Scende l'incidenza, Rt stabile: da lunedì più di metà Italia in zona bianca. Tutte le regioni a rischio basso tranne la Sardegna

L'incidenza a 7 giorni per il periodo di riferimento 4-10 giugno (quindi aggiornata a ieri) è di 25 casi di Covid ogni 100 mila abitanti. Il valore è uno fra i più importanti indicatori decisionali per le eventuali misure di contenimento.

Continua quindi a scendere la circolazione del virus. La scheda sugli indicatori decisionali contiene anche le percentuali sull'occupazione dei posti letto negli ospedali: i valori si attestano all'8% sia per le aree non critiche che per le terapia intensive (entrambi i dati aggiornati all'8 giugno).

Fermo invece l'Rt nazionale allo stesso valore di 7 giorni fa: 0,68. Sono, secondo quanto si apprende, i dati contenuti nella bozza di monitoraggio Iss-Ministero della Salute, ora all'esame della cabina di regia.

Tutte le Regioni e le province autonome sono classificate a rischio basso tranne una, la Sardegna, a rischio moderato.

 

Sempre meno ricoveri Covid, tutte le regioni sotto la soglia. Questa settimana, nessuna Regione e provincia autonoma supera la soglia critica di occupazione dei posti letto in terapia intensiva o area medica per i malati di Covid.
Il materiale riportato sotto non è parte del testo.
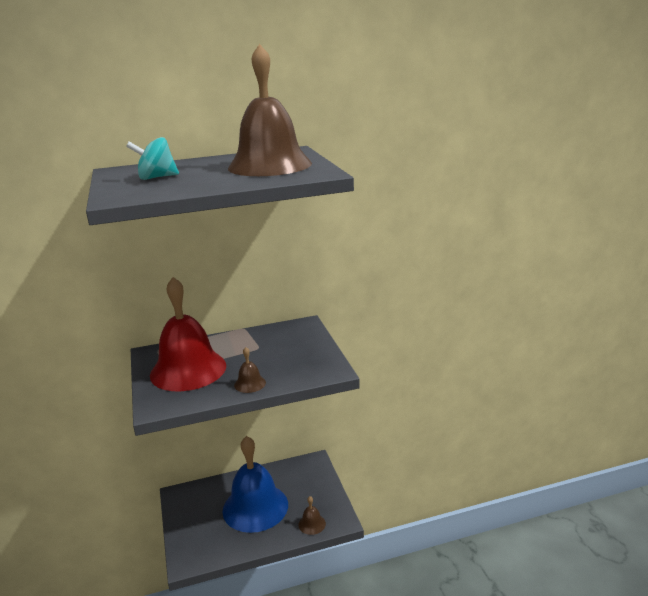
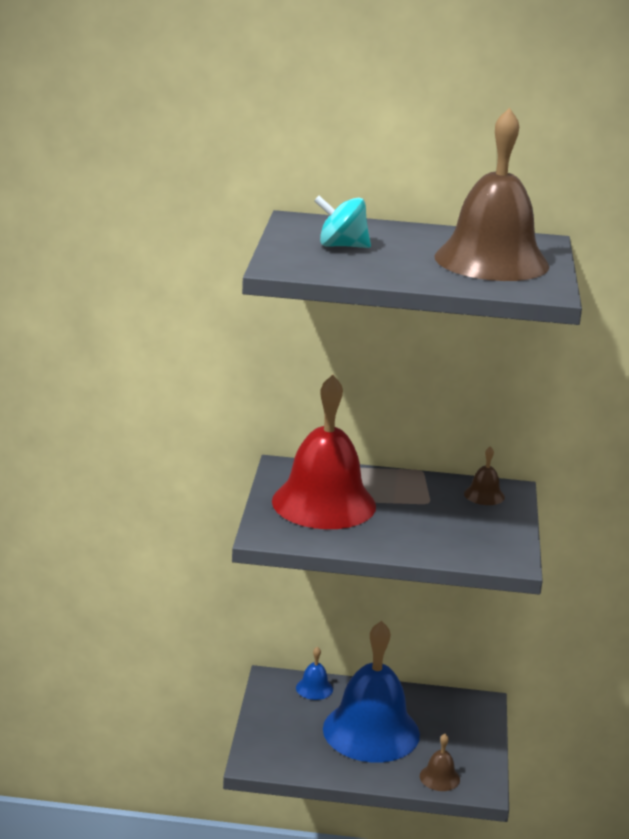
camera: 20 degrees right, 0 degrees up
brown bell [234,347,266,393] -> brown bell moved to [464,446,505,505]
none -> blue bell [296,646,333,700]

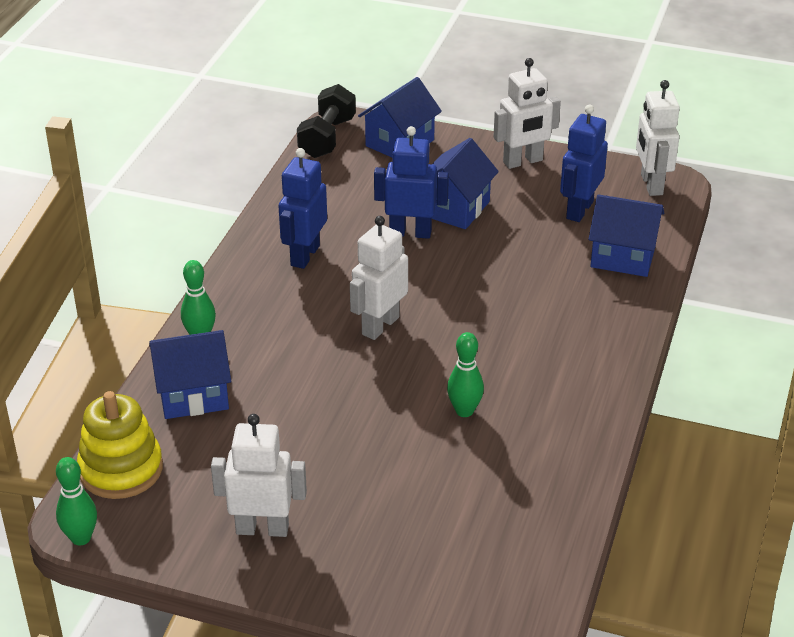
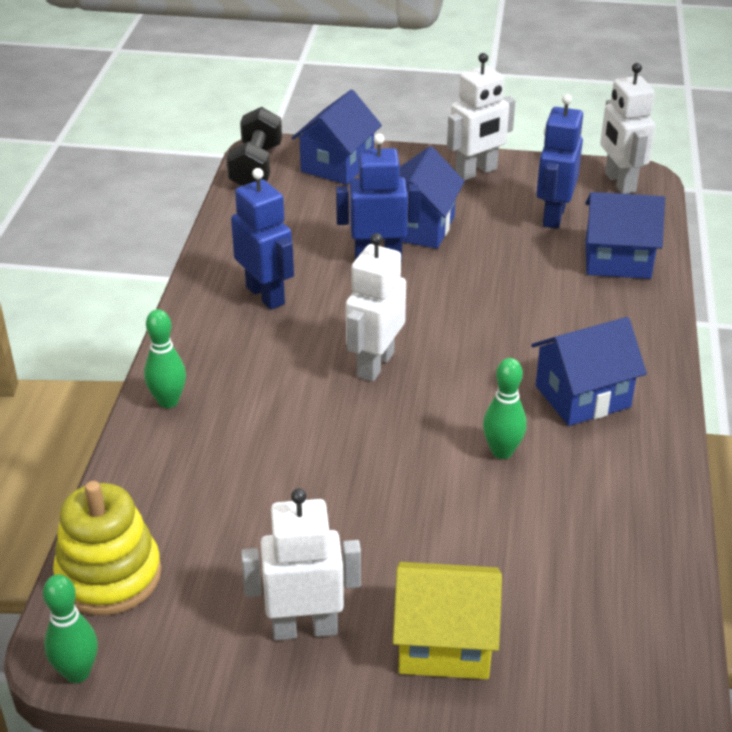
camera: 10 degrees left, 0 degrees up
blue house [149,330,231,419] -> blue house moved to [531,317,647,426]
blue robot [279,148,327,269] -> blue robot turned 135 degrees clockwise [231,168,294,310]
none -> yellow house [393,562,502,679]

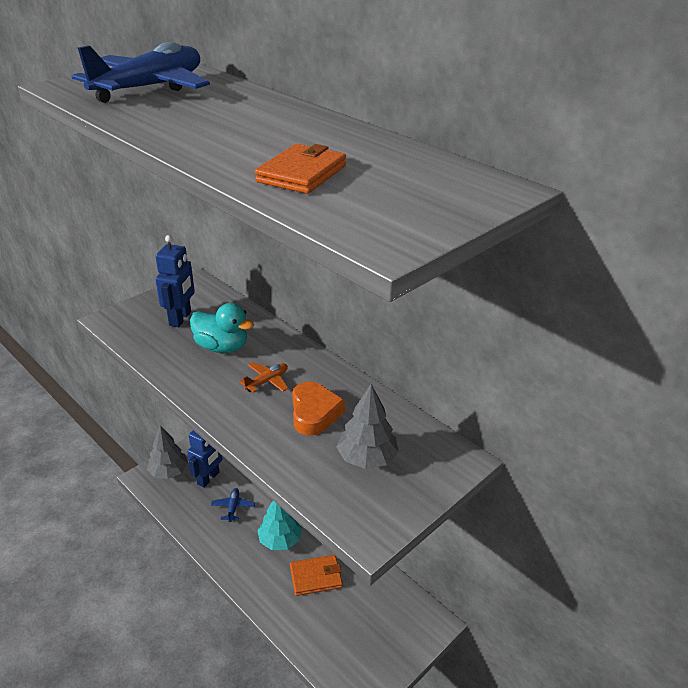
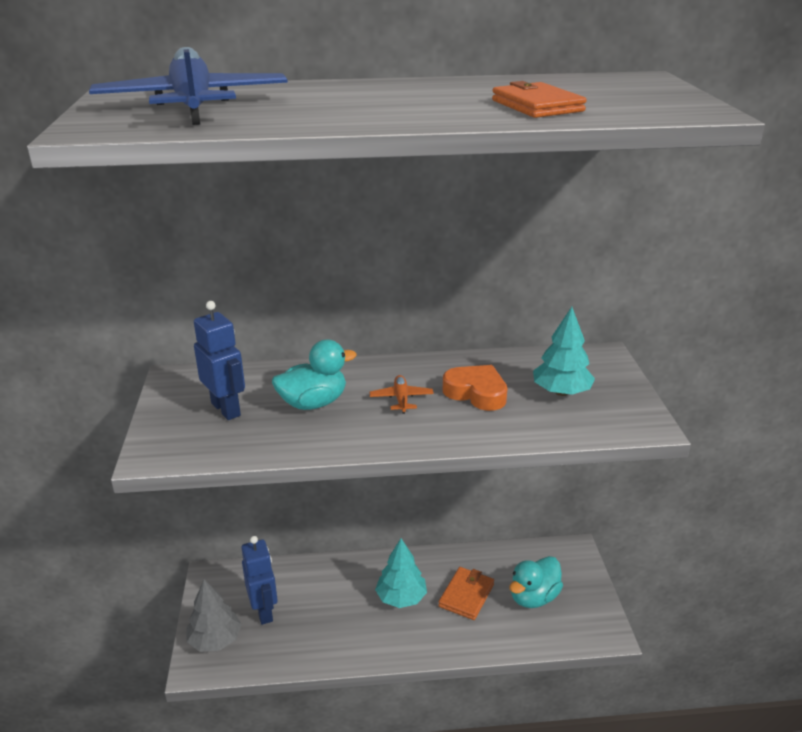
camera: 50 degrees left, 5 degrees down
blue plane [211,488,255,522] -> none
grey tree [336,384,399,469] -> turquoise tree [533,307,595,396]
none -> turquoise duck [510,556,563,608]

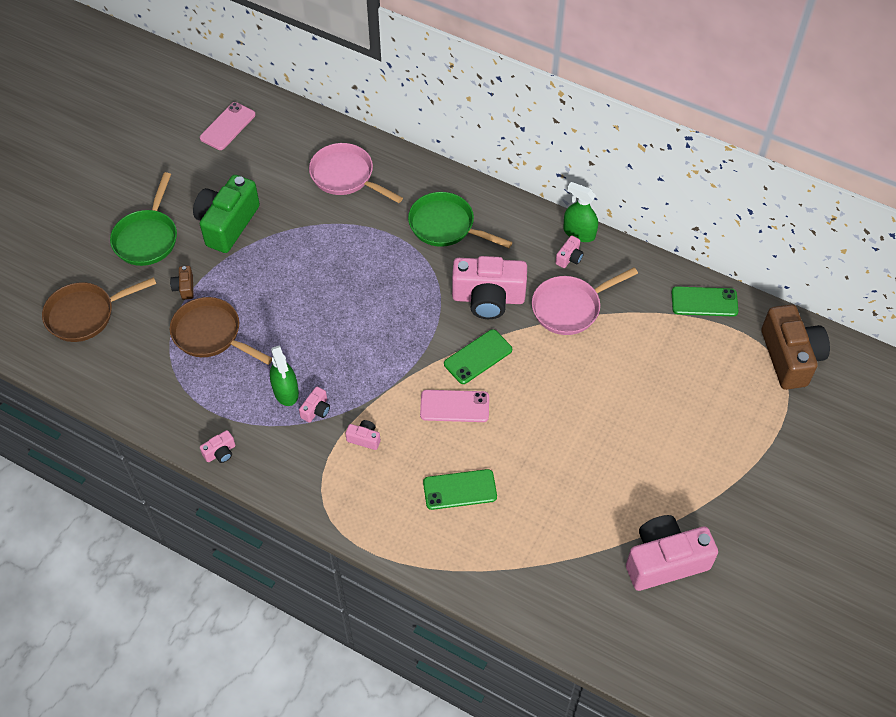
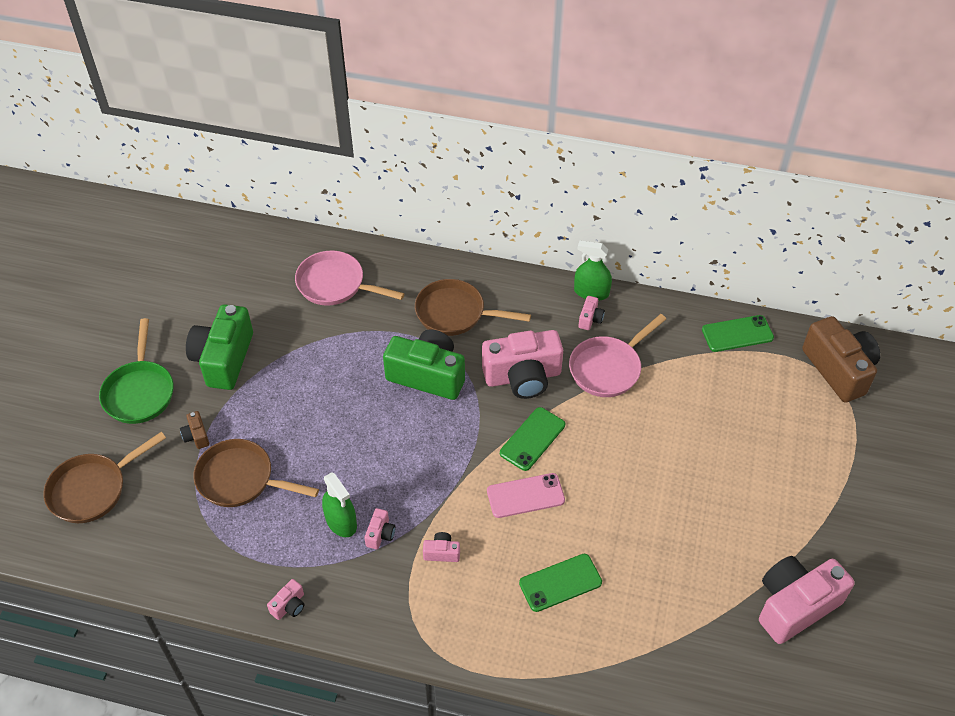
camera: 15 degrees left, 5 degrees down
pink phone [200,102,256,150] -> none
green pan [408,192,513,248] -> brown pan [415,279,531,336]
none -> green camera [383,329,465,400]

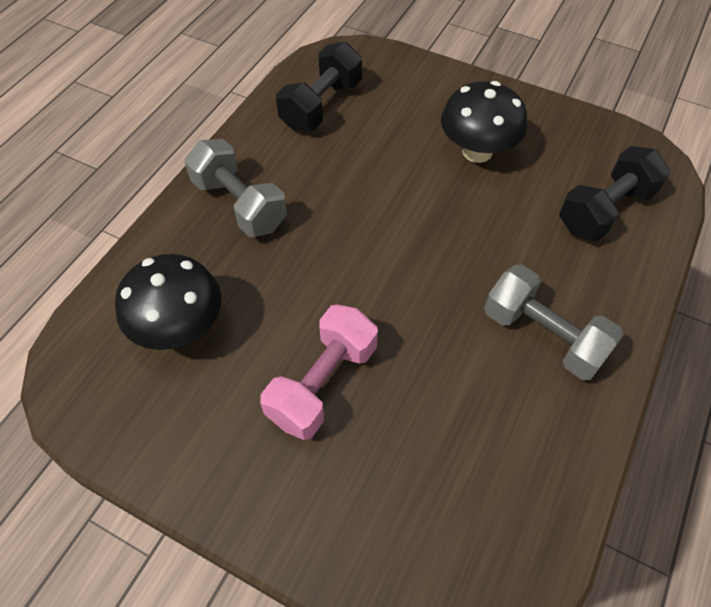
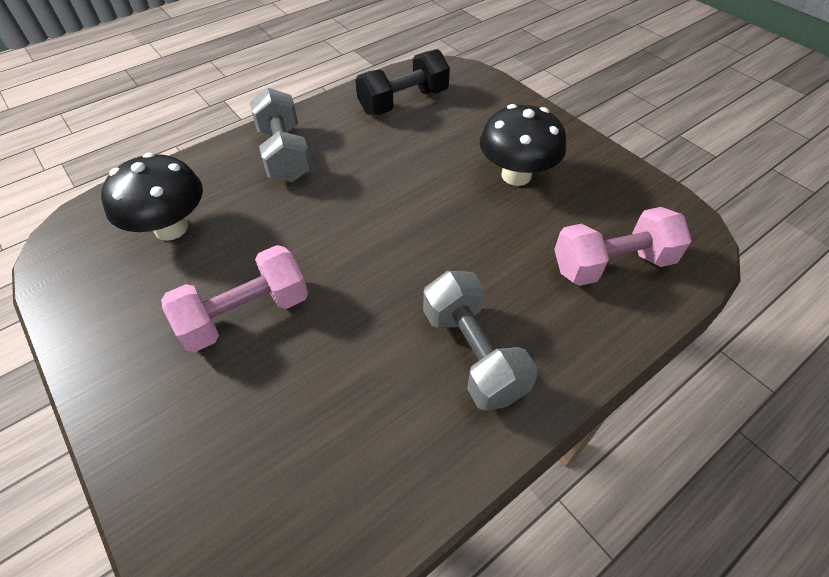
camera: 25 degrees right, 5 degrees down
black dumbbell [559,146,670,241] -> pink dumbbell [554,207,692,286]

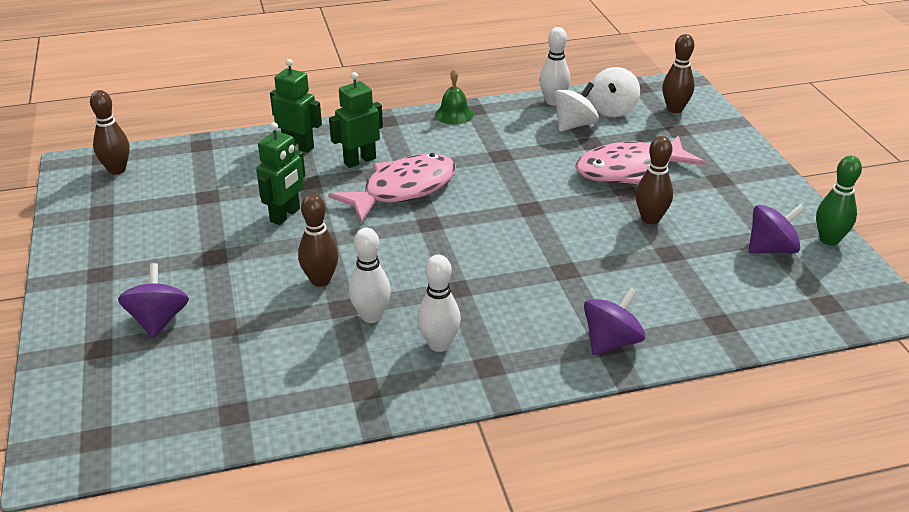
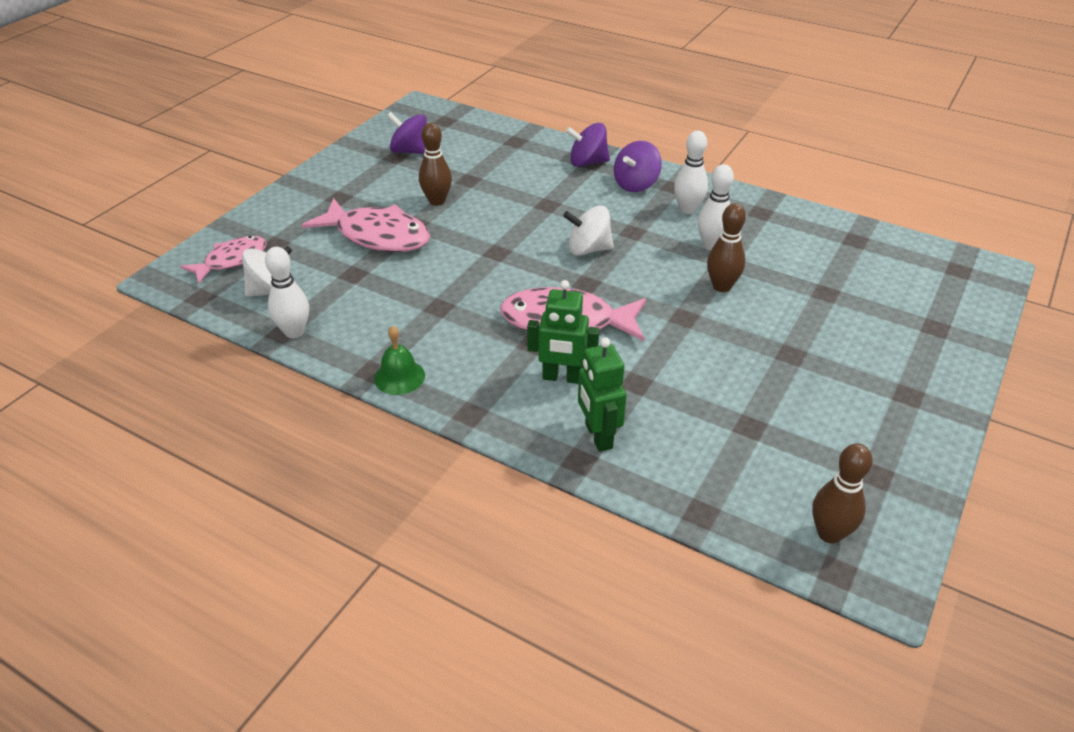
camera: 135 degrees left, 5 degrees up
purple spinning top [118,263,189,339] -> purple spinning top moved to [614,141,662,192]
green robot [256,122,305,225] -> none
white spinning top [554,82,599,132] -> white spinning top moved to [563,206,614,256]
brown bowling pin [662,34,695,113] -> pink fish [180,236,267,284]
green bowling pin [816,156,862,246] -> none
Il tasso di occupazione in terapia intensiva è 8%, sotto la soglia critica, con una diminuzione nel numero di persone ricoverate che passa da 1.033 (31/05/2021) a 688 (08/06/2021). Il tasso di occupazione in aree mediche a livello nazionale scende ulteriormente (8%). Il numero di persone ricoverate in queste aree passa da 6.482 (31/05/2021) a 4.685 (08/06/2021).

 

Verso la zona bianca da lunedì per altre 5 regioni e PA Trento. «La campagna vaccinale progredisce velocemente e l'incidenza è a un livello che permetterebbe il contenimento dei nuovi casi», spiega il monitoraggio Iss-Ministero della Salute. «Oggi altre Regioni entreranno in zona bianca», ha annunciato il ministro della Salute Roberto Speranza. Da lunedì prossimo, quindi, 29 milioni di italiani dovrebbero essere in zona bianca. I dati del monitoraggio confermerebbero il passaggio nella zona a meno restrizioni per l'Emilia Romagna, Lombardia, Lazio, Piemonte, Provincia autonoma di Trento e Puglia. Queste si aggiungerebbero così a quelle già in questa fascia: Abruzzo, Liguria, Umbria, Veneto, Molise, Friuli Venezia Giulia e Sardegna.